Alligator Man: Another Weird Detour in Washington State


On our last family road trip to Washington we stumbled on the remote town of Forks, the vampire and werewolf capitol of the world (or at least according to Hollywood). So when we packed up for a weekend of clamming near Long Beach I wasn't expecting our trip to rival the freakiness of our previous sojourn. Enter Alligator Man.

After harvesting a bounty of four razor clams near Cape Disappointment and freezing our a***es off all night in a tent, we decided to warm our spirits with a visit to a little museum a friend told us about that held Alligator Man - a disturbing mummified half-man half-alligator that may or may not be real. After driving through a few abandoned looking towns with "For Sale" signs up everywhere we arrived in Long Beach and to Marsh's Free Museum which was bustling compared with the rest of town, with a full parking lot and people milling around outside. Marsh's itself is more of a store than anything else selling tacky tourist magnets, stickers, seashells and knickknacks. The actual museum is crammed at the back and at first glance looks like a bunch of garage sale fodder.

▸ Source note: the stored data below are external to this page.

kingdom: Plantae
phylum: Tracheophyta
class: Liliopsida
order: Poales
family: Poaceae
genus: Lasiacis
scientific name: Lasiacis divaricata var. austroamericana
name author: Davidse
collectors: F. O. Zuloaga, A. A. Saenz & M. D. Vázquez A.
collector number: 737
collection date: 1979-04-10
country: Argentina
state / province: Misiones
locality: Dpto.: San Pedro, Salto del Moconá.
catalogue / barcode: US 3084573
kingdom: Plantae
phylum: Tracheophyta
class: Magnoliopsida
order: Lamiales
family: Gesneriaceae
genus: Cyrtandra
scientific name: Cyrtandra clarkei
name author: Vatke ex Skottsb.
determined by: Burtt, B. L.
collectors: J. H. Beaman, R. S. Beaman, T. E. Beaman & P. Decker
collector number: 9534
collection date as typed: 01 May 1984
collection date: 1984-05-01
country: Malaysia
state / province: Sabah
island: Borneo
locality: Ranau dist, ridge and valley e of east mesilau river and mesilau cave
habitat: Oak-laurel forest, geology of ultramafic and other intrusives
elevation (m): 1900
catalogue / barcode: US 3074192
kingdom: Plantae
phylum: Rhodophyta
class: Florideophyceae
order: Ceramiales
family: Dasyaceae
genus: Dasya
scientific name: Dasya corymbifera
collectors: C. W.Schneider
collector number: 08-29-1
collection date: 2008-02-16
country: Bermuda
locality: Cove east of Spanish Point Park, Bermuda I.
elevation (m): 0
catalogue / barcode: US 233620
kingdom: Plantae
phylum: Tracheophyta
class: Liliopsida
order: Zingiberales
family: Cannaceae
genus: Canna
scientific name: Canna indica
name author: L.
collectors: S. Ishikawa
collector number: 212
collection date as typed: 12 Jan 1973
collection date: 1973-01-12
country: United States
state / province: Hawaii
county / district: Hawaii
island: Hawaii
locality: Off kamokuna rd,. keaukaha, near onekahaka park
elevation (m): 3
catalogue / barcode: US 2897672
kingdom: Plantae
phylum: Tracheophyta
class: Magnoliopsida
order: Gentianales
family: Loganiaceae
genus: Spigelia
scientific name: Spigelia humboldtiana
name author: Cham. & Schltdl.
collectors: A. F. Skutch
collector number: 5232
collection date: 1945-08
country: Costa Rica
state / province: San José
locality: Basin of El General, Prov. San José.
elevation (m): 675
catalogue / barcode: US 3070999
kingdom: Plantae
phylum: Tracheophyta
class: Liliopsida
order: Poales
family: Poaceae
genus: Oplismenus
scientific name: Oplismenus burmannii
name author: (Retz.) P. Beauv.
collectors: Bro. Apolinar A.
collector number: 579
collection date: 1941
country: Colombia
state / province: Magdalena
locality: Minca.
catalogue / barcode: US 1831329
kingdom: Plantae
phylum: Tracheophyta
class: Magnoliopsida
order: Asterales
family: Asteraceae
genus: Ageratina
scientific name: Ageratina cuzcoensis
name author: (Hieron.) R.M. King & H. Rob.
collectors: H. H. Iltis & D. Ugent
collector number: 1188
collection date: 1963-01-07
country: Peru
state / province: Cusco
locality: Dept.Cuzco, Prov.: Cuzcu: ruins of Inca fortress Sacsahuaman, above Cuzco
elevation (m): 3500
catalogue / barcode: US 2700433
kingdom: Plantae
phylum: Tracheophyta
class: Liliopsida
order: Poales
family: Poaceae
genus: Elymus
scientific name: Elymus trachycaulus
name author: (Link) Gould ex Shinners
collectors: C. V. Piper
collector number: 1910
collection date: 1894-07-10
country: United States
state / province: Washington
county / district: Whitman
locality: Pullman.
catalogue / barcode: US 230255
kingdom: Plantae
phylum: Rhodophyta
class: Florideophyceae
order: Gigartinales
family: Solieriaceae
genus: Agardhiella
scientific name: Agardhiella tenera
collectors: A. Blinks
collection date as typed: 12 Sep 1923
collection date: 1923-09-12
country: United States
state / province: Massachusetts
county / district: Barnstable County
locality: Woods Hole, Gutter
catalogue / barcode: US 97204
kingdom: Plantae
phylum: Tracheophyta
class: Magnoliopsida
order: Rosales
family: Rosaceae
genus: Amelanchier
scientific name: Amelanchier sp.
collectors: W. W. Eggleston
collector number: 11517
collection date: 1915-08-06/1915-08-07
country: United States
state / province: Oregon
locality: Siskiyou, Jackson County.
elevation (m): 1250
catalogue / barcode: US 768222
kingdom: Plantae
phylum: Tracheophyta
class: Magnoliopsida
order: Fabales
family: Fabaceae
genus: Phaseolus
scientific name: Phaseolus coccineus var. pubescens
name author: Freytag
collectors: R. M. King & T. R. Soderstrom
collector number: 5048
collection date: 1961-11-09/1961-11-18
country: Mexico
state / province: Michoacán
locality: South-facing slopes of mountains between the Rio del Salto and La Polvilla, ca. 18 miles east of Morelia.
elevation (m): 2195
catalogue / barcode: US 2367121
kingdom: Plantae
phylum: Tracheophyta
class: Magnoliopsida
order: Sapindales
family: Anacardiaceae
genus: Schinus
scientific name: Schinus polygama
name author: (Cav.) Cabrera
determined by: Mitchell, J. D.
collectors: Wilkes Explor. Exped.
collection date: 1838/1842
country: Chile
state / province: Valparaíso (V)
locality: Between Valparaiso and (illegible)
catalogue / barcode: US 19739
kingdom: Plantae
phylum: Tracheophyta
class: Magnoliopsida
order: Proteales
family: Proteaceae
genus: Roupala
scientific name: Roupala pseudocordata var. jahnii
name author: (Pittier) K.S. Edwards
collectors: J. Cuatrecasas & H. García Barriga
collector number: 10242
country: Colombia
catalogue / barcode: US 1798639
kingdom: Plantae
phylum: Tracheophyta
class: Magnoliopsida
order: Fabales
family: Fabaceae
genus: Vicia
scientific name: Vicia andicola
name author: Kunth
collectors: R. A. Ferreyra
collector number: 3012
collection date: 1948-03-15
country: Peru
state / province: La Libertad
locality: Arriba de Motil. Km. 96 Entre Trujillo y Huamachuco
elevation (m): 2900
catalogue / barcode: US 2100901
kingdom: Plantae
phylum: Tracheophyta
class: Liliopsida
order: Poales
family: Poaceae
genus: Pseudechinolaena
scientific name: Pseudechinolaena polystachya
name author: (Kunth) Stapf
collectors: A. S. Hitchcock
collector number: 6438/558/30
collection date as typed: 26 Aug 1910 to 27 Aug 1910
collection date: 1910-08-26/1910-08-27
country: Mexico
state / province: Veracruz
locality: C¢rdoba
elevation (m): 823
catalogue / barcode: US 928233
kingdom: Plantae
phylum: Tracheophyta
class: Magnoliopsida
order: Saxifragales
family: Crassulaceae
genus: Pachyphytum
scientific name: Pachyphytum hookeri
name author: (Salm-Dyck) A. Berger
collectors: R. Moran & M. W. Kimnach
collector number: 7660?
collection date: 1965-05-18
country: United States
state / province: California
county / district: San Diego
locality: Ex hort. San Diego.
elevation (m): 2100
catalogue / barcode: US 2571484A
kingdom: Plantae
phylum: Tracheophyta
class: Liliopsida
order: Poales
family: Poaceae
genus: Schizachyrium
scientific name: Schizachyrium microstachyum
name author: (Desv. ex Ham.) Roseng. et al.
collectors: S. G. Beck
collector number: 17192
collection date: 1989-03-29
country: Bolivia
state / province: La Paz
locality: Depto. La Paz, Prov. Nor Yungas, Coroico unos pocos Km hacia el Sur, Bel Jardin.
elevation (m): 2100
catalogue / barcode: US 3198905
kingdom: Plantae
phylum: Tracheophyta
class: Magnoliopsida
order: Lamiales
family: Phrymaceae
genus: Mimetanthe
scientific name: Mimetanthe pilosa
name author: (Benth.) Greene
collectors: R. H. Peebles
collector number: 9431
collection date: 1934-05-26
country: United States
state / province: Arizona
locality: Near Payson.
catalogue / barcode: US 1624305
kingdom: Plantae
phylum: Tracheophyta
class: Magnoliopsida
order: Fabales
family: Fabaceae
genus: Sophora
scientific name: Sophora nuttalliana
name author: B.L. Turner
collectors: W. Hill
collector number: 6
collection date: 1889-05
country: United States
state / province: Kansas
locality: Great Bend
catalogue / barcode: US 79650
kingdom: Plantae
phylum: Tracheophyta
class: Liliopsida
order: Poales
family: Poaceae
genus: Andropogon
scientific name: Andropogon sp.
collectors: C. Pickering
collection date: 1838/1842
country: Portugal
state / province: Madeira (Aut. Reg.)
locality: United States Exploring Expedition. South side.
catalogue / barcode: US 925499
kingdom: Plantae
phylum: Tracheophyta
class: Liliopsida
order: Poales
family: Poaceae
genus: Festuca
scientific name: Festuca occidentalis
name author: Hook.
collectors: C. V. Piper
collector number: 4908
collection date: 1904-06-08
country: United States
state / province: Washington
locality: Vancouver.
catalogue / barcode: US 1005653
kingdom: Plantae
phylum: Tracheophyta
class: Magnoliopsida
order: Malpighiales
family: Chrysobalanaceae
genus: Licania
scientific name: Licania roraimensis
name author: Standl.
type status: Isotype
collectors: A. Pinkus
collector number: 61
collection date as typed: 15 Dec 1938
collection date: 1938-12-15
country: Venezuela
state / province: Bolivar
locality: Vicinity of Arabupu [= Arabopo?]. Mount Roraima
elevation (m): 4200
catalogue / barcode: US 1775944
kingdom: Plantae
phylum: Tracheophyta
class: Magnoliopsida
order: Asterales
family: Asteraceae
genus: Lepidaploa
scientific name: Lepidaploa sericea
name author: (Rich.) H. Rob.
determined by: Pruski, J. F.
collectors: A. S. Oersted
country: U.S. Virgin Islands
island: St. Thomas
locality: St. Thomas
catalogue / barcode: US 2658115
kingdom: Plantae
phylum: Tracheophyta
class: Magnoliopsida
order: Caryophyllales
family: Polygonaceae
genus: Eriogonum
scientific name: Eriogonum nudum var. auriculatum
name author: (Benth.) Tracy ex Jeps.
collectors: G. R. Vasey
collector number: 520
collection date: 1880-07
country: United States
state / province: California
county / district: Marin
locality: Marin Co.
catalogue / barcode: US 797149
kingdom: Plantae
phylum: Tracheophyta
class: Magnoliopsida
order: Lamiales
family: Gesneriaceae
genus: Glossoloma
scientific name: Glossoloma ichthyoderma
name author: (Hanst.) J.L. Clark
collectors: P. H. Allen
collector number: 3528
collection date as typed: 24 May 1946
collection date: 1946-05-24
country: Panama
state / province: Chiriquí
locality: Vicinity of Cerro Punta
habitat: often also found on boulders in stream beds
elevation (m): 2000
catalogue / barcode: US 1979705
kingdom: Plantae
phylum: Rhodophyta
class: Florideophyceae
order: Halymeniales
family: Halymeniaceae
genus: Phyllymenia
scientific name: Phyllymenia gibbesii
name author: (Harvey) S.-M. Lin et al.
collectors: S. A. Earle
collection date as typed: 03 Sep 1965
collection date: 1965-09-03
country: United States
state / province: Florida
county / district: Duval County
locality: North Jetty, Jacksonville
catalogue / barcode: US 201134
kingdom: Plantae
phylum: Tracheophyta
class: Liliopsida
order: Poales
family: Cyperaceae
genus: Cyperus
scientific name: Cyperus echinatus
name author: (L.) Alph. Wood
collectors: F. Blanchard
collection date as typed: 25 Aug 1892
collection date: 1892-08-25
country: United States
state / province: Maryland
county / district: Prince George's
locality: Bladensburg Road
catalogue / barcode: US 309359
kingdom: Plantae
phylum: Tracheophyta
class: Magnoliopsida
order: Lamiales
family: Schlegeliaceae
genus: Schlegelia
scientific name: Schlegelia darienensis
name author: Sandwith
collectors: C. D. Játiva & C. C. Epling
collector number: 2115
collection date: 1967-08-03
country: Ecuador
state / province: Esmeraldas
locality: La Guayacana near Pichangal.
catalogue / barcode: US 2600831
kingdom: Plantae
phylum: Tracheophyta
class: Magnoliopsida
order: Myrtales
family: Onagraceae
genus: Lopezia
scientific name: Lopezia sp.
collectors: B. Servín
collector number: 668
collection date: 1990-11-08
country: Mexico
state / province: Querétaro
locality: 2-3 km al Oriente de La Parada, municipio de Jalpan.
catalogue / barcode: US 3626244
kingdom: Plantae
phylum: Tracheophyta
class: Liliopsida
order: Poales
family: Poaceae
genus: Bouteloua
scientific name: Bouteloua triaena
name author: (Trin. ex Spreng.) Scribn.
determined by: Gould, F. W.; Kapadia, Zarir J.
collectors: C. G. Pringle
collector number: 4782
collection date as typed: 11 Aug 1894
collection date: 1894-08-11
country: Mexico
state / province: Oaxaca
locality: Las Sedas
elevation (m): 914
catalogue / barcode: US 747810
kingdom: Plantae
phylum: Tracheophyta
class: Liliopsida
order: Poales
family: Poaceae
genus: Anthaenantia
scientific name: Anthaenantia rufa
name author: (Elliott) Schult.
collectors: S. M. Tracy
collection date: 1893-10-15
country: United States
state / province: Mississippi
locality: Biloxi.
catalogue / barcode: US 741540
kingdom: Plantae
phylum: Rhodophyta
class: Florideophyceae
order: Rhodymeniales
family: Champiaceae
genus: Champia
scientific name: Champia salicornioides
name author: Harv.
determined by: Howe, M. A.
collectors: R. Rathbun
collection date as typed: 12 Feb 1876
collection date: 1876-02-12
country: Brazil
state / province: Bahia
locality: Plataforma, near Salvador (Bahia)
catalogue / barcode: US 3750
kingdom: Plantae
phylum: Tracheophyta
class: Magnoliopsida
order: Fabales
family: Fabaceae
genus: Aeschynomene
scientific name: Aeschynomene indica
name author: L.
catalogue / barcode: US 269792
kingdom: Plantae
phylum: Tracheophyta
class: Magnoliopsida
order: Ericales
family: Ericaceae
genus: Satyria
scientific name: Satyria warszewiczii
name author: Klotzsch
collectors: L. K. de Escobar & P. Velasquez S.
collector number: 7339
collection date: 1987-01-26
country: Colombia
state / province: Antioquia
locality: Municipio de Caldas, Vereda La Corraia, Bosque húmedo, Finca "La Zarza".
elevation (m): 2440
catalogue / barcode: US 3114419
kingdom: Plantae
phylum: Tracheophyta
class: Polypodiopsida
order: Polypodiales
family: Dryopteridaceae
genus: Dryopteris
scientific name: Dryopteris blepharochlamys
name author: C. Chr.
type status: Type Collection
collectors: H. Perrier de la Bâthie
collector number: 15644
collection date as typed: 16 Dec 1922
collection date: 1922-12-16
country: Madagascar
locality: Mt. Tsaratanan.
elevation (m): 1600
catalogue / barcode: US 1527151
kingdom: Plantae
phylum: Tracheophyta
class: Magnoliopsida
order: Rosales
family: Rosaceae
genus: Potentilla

But we'd heard about Alligator Man and by golly we were going to find him. Past the automated 50s style fortune telling machine and a few taxidermy stuffed animals we found him. He's in a big glass display case, is about four and a half feet long from head to tail and is all black and shriveled like an un-bandaged mummy. The head and upper body probably is from a real human - it's too realistic and well done to be a fake - and the bottom half is obviously from a real alligator. There's no obvious area where you can see that the two have been stuck together - it's a brilliant work of taxidermy if anything else and honestly, it's one of those things that you can't really gauge your emotions on. Did the top human half come from a mummy bought in Egypt way back when? Was someone killed or dug up to make this thing? None of these questions are answered, and Alligator Man just sits there baring his spiky teeth with a half-petrified half-aggressive gape.

The funniest part was that even though the museum was packed and Alligator Man was the star attraction, no one seemed to take any notice of him. People casually walked by, stopped to look then moved on. What was going through these people's heads I can hardly imagine: "oh there's a dead human body sewn together with an alligator," or "oh a real-life mutant alien horror movie creature, how nice." And yet, no one gave him a second glance or seemed to register that they were looking at anything odd.




Elsewhere in the museum is an even less fawned upon but very real shrunken human head and an utterly ignored taxidermy stuffed six-legged calf. Most visitors seemed to be there to shop, stocking up on "Beer, it's what's for breakfast" bumper stickers and candy. The freakish stuff was just a sideshow at the back of a room.